Millésime immobilier 2026, que prévoit-on.
Vers un marché plus stable… mais contrasté
Après des années marquées par l’incertitude — hausse des taux, inflation, pression sur le pouvoir d’achat — le marché immobilier semble s’engager vers un retour au calme en 2026. Plusieurs observateurs anticipent une hausse modérée des prix : selon les projections nationales, les prix pourraient croître de l’ordre de +2 % à +3 % sur l’année.

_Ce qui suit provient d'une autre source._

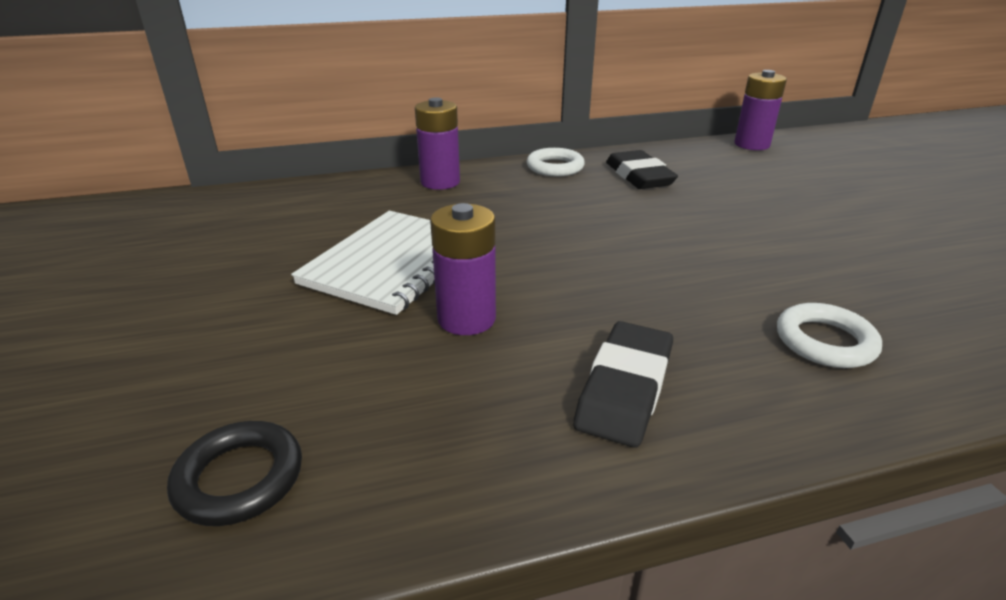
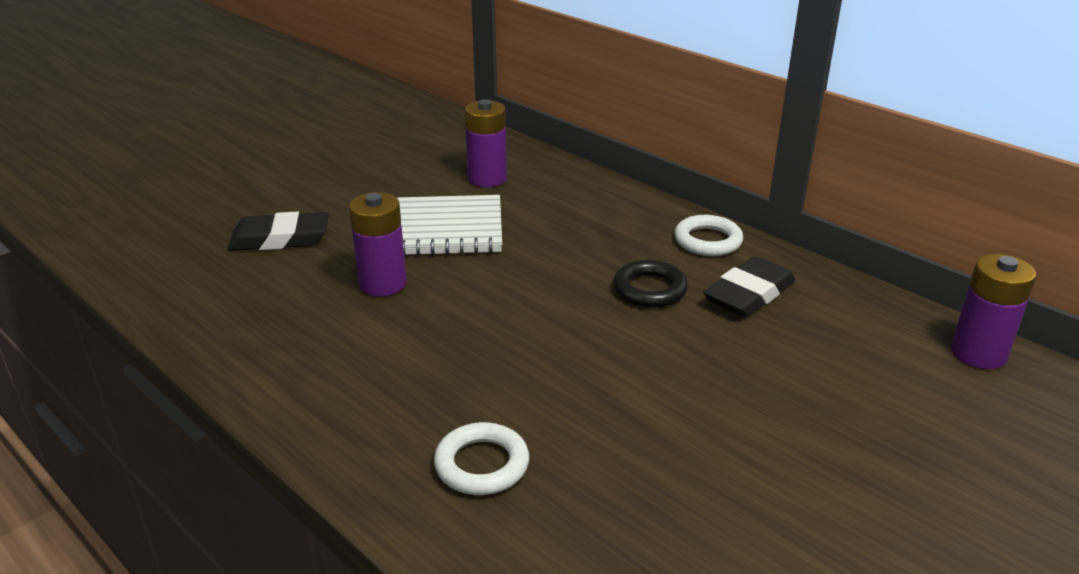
camera: 60 degrees right, 0 degrees up
black ring [167,421,302,526] -> black ring moved to [613,260,688,308]
purple battery [415,98,460,190] -> purple battery moved to [465,99,507,187]
black eraser [574,321,673,448] -> black eraser moved to [228,211,329,251]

À l’échelle nationale, le nombre de transactions dans l’ancien pourrait s’établir autour de 960 000, en hausse par rapport aux années précédentes. Cette reprise s’explique pour partie par des taux de crédit qui restent « raisonnables » — même si les banques demeurent prudentes — et par un regain d’intérêt de la part des primo-accédants notamment.
Cependant, cette tendance ne se traduira pas uniformément sur tout le territoire. Les dynamiques restent très contrastées selon les régions.
Des disparités régionales importantes
Dans les zones tendues — grandes métropoles ou régions attractives — les prix pourraient rester élevés, mais la croissance sera modérée. Pour certaines régions, les prix pourraient même stagner ou légèrement refluer, en fonction de la demande et de la pression sur le marché.
En parallèle, le marché du logement ancien rénové — bien situé, économe en énergie — pourrait constituer la tendance forte de 2026. Les acheteurs, confrontés au coût élevé du neuf et à la raréfaction des constructions neuves, sont de plus en plus attirés par l’ancien réhabilité.
Enfin, la demande reste soutenue dans les zones périurbaines ou les villes moyennes, où l’accès au logement peut être plus abordable qu’en cœur de métropole. Cela pourrait renforcer le déséquilibre entre centres urbains très chers et périphéries plus accessibles
Un déficit persistant d’offre neuve
Un des freins majeurs identifiés à un renouveau spectaculaire du marché : la faiblesse de la construction neuve. En France, le nombre de logements neufs mis en chantier reste à un niveau historiquement bas, et les contraintes (coût des matériaux, régulations environnementales, rareté des terrains) pèsent lourd.
Ce déficit structurel de l'offre signifie que la demande va continuer à se concentrer sur l’ancien — ce qui pourrait maintenir les prix stables, voire les faire remonter, dans les zones les plus recherchées. À terme, cette rareté des nouveaux biens pourrait accentuer les disparités entre les territoires et exacerber les tensions en zones tendues.
Une réévaluation de l’immobilier comme classe d’actif
À l’échelle européenne, les investisseurs immobiliers semblent adopter une approche plus sélective et pragmatique. Selon le rapport PwC / Urban Land Institute (ULI) — "Emerging Trends in Real Estate Europe 2026" — les grandes villes comme Paris, London, Berlin ou Madrid restent les plus attractives pour les investisseurs, en raison de la liquidité, de la transparence et de la profondeur du marché.
Mais l’intérêt se tourne vers des segments jugés « résilients » — un logement ancien bien situé, optimisé énergétiquement, ou des biens à usage mixte, combinant résidentiel et services.
À quoi doivent se préparer les acheteurs, primo-accédants & investisseurs ?
- Prudence et personnalisation des projets : vu les disparités régionales, il faudra bien étudier la zone, le type de bien (ancien, rénové, neuf), et le potentiel de valorisation.
- Focus sur la performance énergétique et la qualité d’usage : les logements bien notés, rénovés ou dans de bonnes zones géographiques auront davantage de valeur, voire un avantage compétitif.
- Anticipation d’une offre réduite en neuf : pour ceux qui cherchent un logement neuf, il faudra accepter que l’offre reste limitée, ce qui pourrait freiner l’accès ou pousser vers l’ancien.
- Investissement réfléchi & long terme : l’immobilier redevient un actif « de valeur » — mais il faut viser des biens avec du potentiel (emplacement, qualité, sobriété énergétique), plutôt que se précipiter à tout prix.
Conclusion
L’année 2026 s’annonce comme un tournant modéré mais structurant pour le marché immobilier en France et en Europe. L’équilibre revient progressivement après les turbulences, mais la donne a changé : les disparités régionales, le déficit de neuf, l’importance de la qualité du logement et de sa localisation pèsent plus que jamais. Pour les acheteurs comme pour les investisseurs, la clé sera la prudence : bien cibler, analyser le marché local, privilégier la qualité et la pérennité.